CASTLES IN THE SAND
Video and photography by Thyra Hilden
Freud once wrote that the most shocking experience for a human being was to feel that its well-known surroundings were growing alien before its very eyes.
”Das unheimliche” – the ”un-homely” – signals an existential breaking point in the relationship between the I and its surroundings. An existential feeling of suspense. Thyra Hilden’s universe is based on this acknowledgement of ”das unheimliche” as a basic, yet often repressed, premise for the human condition.
Playgrounds bathed in the red light of a night vision camera suddenly appear as crime scenes for heinous acts. Toys lying as strange sculptures dressed in ice crystals at the water’s edge. Castles of sand as grandiose monuments on an abandoned beach. Have these things just been left for the night by playful children or are they the tragic remnants of disaster ?

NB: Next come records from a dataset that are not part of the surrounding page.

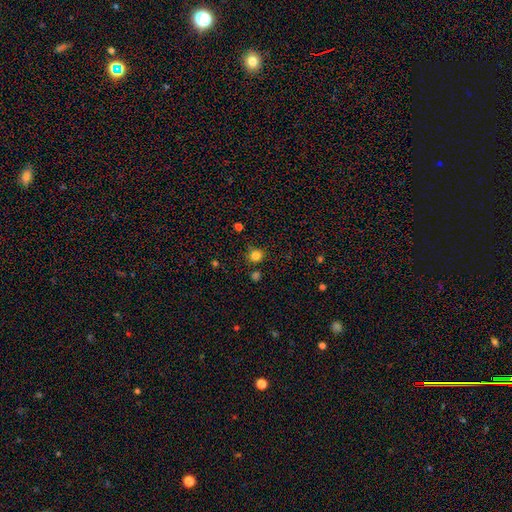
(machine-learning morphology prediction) Smooth or featured: smooth — 81% (star or artifact — 14%)
How rounded: round — 87% (in between — 12%)
Merging: none — 81% (minor disturbance — 11%)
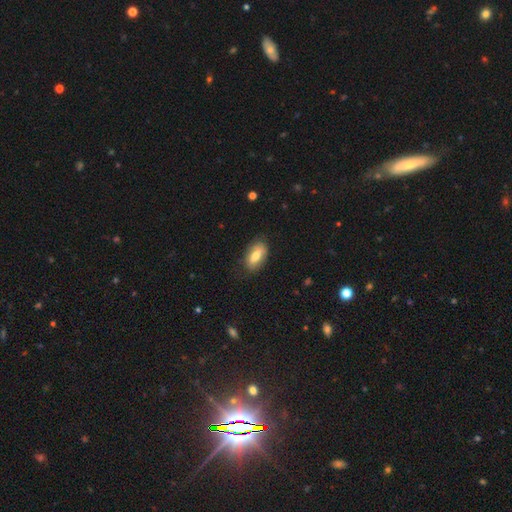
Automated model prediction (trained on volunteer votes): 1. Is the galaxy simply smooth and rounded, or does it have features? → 72% smooth, 21% featured or disk, 7% star or artifact.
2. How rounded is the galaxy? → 89% in between, 6% cigar-shaped, 4% round.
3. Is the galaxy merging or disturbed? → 77% none, 18% minor disturbance, 4% major disturbance, 1% merger.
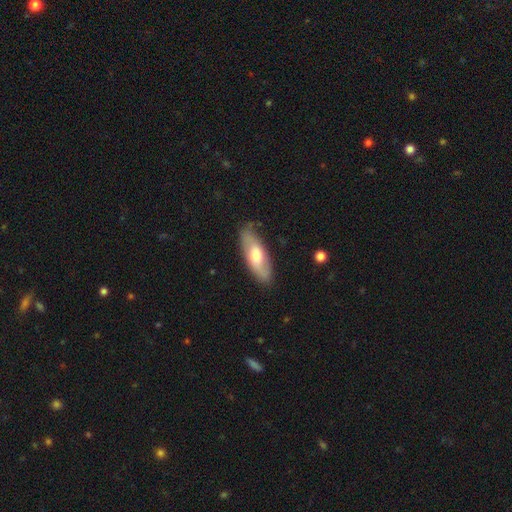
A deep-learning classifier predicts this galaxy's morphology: A smooth galaxy with no disk features (54%) that is in between round and cigar-shaped (72%).

Vote fractions:
- Smooth or featured? smooth: 54% / featured or disk: 41% / star or artifact: 5%
- How rounded? in between: 72% / cigar-shaped: 26% / round: 3%
- Merging? none: 82% / minor disturbance: 13% / major disturbance: 3% / merger: 2%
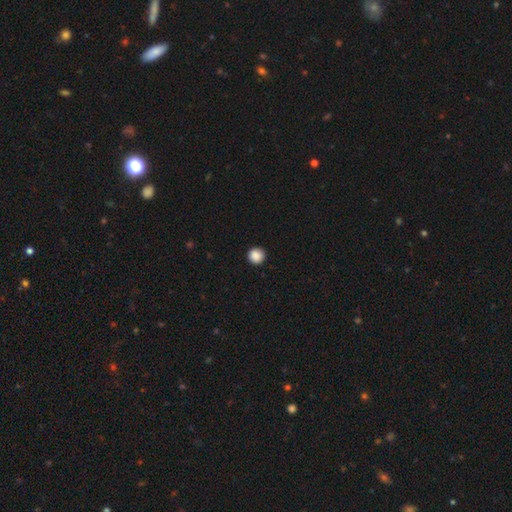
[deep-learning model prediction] Q: Smooth or featured?
A: smooth (88%); runner-up: star or artifact (9%)
Q: How rounded?
A: round (95%); runner-up: in between (4%)
Q: Merging?
A: none (93%); runner-up: minor disturbance (5%)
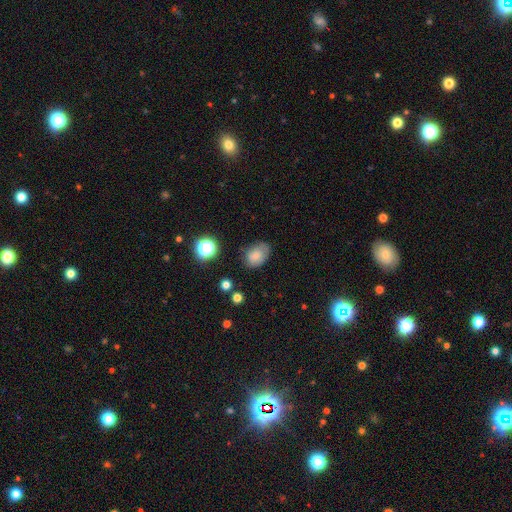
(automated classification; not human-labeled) Morphology: type=smooth (78%); roundness=in between (76%); merging=none (67%).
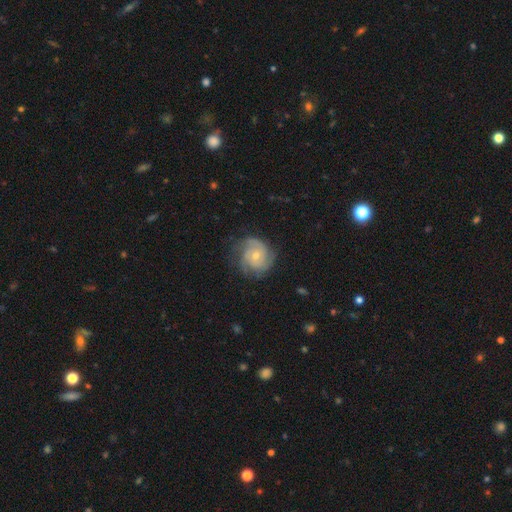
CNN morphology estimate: This appears to be a featured or disk galaxy (77%) with no bar (71%), 2 (30%) tight (57%) spiral arms (93%) and a small central bulge (54%). Merging: none (68%).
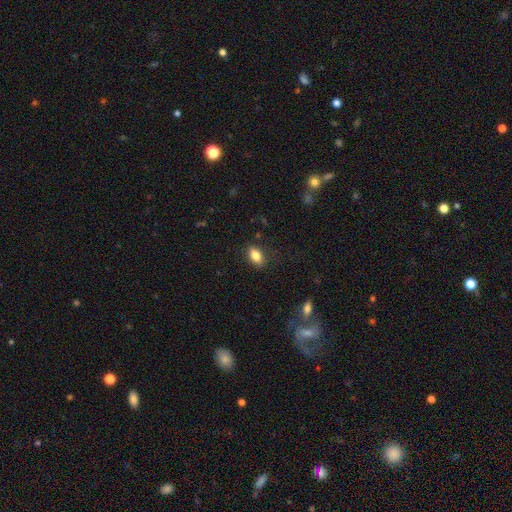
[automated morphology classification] A smooth galaxy with no disk features (82%) that is in between round and cigar-shaped (86%). Merging: none (85%).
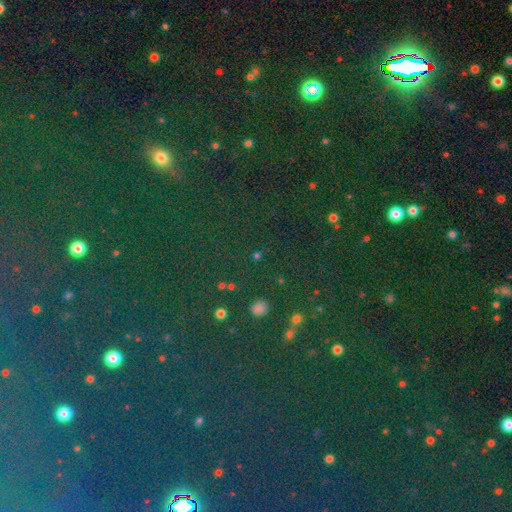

Watching Hilden’s photo series ”Castles in the Sand” and ”Playground” is like being invited to a caleidoscopic peep-show about a world we think that we know so well, yet which we suddenly come to doubt that we can decipher the meaning from at all. A world always about to transmute, mutate and break loose just below the surface of human reason.
Taking stands: Thyra Hilden’s photographic and video work seems very ”un-Danish” with its distinct lack of irony. It can be seen as a statement seeking to negate the common perception that irony is a sophisticated way of relating to one’s surroundings. In Hilden’s universe, irony to a far larger degree becomes nothing but a way to retract from taking firm stands and from being the subject of public criticism. Her work functions as a denial of the assumption that Danes are so quick to draw - that “pathos” necessarily rhymes with “pathetic” and that seriousness is in natural league with self-righteousness.
Also on a formal level, Hilden’s work in its technical perfection elegantly detaches itself from the grainy everyday “dogma”-realism that characterized much of the Scandinavian video and photography in the 1990s.
There is no mediating amateurism in Hilden’s universe, no studied attempt at diminishing the distance between viewer and artist with the help of a shaky video camera or unfocused polaroid photos.